Yes, it's amazing to see something as simple as "Assess the quality of your answer and fix any errors" actually work.

Or for more subjective results such as poetry "Rate each line in the preceding poem" then "Rewrite the worst lines".

yaosio t1_jdtf57p wrote on March 27, 2023 at 1:21 AM

The neat part is it doesn't work for less advanced models. The ability to fix its own mistakes is an emergent property of a sufficiently advanced model. Chain of thought prompting doesn't work in less advanced models either.

sdmat t1_jdtj3ia wrote on March 27, 2023 at 1:54 AM

Definitely, I was extremely skeptical of LLMs as a path to AGI but this makes it look possible. Maybe even likely.

yaosio t1_jdtvycq wrote on March 27, 2023 at 3:47 AM

It's really neat how fast this stuff has been going. I remember when OpenAI claimed GPT-2 was too dangerous to release, which is amusing now because the output of GPT-2 is so bad. But when I used a demo that would write news articles from a headline I thought it was absolutely amazing. Then I, and most of the public, forgot about it.

Then GPT-3 comes out, and AI Dungeon used it before OpenAI censored it sonhsrd AI Dungeon stopped using it. The output was so much better than GPT-2 that I couldn't believe I liked anything GPT-2 made. I told people this was the real deal, it's perfect and amazing! But it goes off the rails very often, and it doesn't understand how a story should be told so it just does whatever.

Then ChatGPT comes out, which we now know is something like a finetune of GPT-3.5. You can chat, code, and it writes stories. The stories are not well written, but they follow the rules of story telling and don't go off the rails. It wasn't fine tuned on writing stories like AI Dungeon did with GPT-3.

Then Bing Chat comes out, which turned out to be based on GPT-4. It's story writing ability is so much better than ChatGPT. None of that "once upon a time" stuff. The stories still aren't compelling, but way better than before.

I'm interested in knowing what GPT-5 is going to bring. What deficiencies will it fix, and what deficiencies will it have? I'd love to see a model that doesn't try to do everything in a single pass.
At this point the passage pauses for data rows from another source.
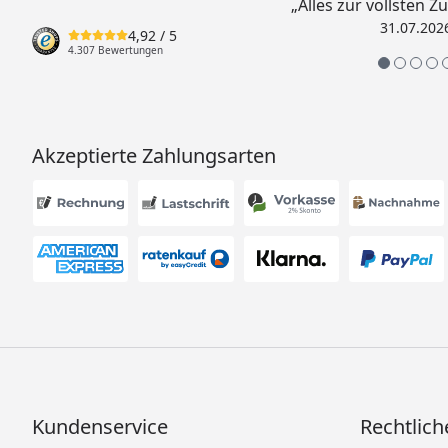
„Alles zur vollsten Z
31.07.202
4,92
/ 5
4.307 Bewertungen
Akzeptierte Zahlungsarten
Kundenservice
Rechtlich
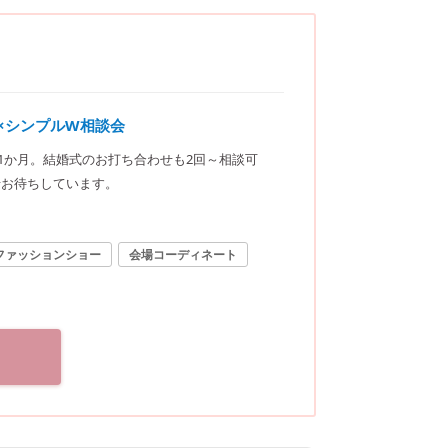
×シンプルW相談会
1か月。結婚式のお打ち合わせも2回～相談可
せお待ちしています。
ファッションショー
会場コーディネート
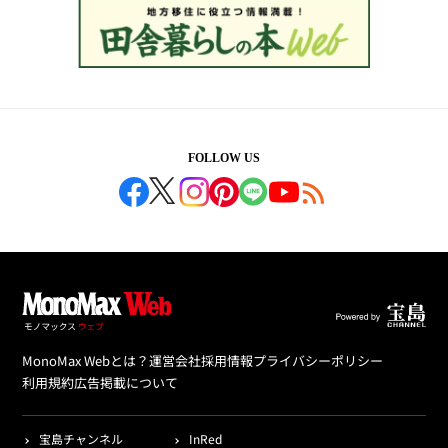
FOLLOW US
MonoMax Webとは？
運営会社
採用情報
プライバシーポリシー
利用規約
広告掲載について
宝島チャンネル
InRed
Like coding, even if you use chain of thought and self reflection GPT-4 will try to write the entire program in one go. Once something is written it can't go back and change it if it turns out to be a bad idea, it is forced to incorporate it. It would be amazing if a model can predict how difficult a task will be and then break it up into manageable pieces rather than trying to do everything at once.

sdmat t1_jdtytyy wrote on March 27, 2023 at 4:16 AM

> Like coding, even if you use chain of thought and self reflection GPT-4 will try to write the entire program in one go. Once something is written it can't go back and change it if it turns out to be a bad idea, it is forced to incorporate it. It would be amazing if a model can predict how difficult a task will be and then break it up into manageable pieces rather than trying to do everything at once.

I've had some success leading it through this in coding with careful prompting - have it give a high level outline, check its work, implement each part, check its work, then put the thing together. It will even revise the high level idea if you ask it to and update a corresponding implementation in the context window.

But it definitely can't do so natively. Intuitively it seems unlikely that we can get similar results to GPT4+human with GPT4+GPT4 regardless of how clever the prompting scheme is. But the emergent capabilities seen already are highly surprising, so who knows.

Really looking forward to trying these schemes with a 32K context window.

Add code execution to check results and browsing to to get library usage right and it seems all the pieces are there for an incredible level of capability even it still needs human input in some areas.